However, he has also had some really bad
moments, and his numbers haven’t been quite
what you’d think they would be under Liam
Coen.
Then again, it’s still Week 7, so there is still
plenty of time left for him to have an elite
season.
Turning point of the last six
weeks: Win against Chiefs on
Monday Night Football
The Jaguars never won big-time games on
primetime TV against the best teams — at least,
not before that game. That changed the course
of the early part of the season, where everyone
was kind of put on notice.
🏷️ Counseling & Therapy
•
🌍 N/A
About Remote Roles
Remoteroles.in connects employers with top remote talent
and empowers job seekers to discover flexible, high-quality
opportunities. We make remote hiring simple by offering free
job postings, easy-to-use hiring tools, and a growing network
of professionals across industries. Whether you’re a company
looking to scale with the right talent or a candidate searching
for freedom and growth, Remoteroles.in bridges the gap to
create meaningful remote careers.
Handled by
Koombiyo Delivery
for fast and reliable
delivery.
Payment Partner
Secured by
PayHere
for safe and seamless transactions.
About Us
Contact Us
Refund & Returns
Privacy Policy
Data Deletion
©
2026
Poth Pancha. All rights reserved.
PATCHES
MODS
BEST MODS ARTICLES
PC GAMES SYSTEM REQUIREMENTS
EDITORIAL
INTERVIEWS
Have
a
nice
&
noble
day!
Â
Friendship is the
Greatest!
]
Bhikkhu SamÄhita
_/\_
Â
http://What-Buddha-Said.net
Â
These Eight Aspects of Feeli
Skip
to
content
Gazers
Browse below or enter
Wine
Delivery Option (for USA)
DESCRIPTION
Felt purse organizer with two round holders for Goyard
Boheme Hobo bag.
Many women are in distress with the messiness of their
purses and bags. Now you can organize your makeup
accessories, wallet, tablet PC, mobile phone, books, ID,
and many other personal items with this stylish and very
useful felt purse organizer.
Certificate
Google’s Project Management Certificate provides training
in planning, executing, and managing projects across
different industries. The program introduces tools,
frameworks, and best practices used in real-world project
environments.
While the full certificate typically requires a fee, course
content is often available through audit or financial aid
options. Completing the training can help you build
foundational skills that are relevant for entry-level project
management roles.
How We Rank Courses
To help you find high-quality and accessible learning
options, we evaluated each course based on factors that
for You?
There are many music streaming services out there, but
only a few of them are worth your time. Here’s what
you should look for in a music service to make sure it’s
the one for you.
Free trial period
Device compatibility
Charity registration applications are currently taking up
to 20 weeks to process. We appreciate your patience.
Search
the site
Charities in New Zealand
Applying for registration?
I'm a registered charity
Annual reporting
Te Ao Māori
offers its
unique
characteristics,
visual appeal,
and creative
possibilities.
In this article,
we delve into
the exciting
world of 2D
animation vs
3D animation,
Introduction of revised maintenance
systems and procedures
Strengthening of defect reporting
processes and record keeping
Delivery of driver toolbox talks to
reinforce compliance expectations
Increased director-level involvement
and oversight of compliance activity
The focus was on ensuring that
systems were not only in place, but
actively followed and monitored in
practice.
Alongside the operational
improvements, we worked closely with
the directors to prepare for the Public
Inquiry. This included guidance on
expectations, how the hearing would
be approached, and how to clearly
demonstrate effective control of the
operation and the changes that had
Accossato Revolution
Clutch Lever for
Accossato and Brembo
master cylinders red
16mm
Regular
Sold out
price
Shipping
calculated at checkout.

◆ ◆ ◆

### Exercise details
Arrange the items above, from the start through the line containing "About Remote Roles", as a Markdown table with the columns Row and Line. Number each line in order and leave out any blank lines.

### Answer area
| Row | Line |
|---|---|
| 1 | However, he has also had some really bad |
| 2 | moments, and his numbers haven’t been quite |
| 3 | what you’d think they would be under Liam |
| 4 | Coen. |
| 5 | Then again, it’s still Week 7, so there is still |
| 6 | plenty of time left for him to have an elite |
| 7 | season. |
| 8 | Turning point of the last six |
| 9 | weeks: Win against Chiefs on |
| 10 | Monday Night Football |
| 11 | The Jaguars never won big-time games on |
| 12 | primetime TV against the best teams — at least, |
| 13 | not before that game. That changed the course |
| 14 | of the early part of the season, where everyone |
| 15 | was kind of put on notice. |
| 16 | 🏷️ Counseling & Therapy |
| 17 | • |
| 18 | 🌍 N/A |
| 19 | About Remote Roles |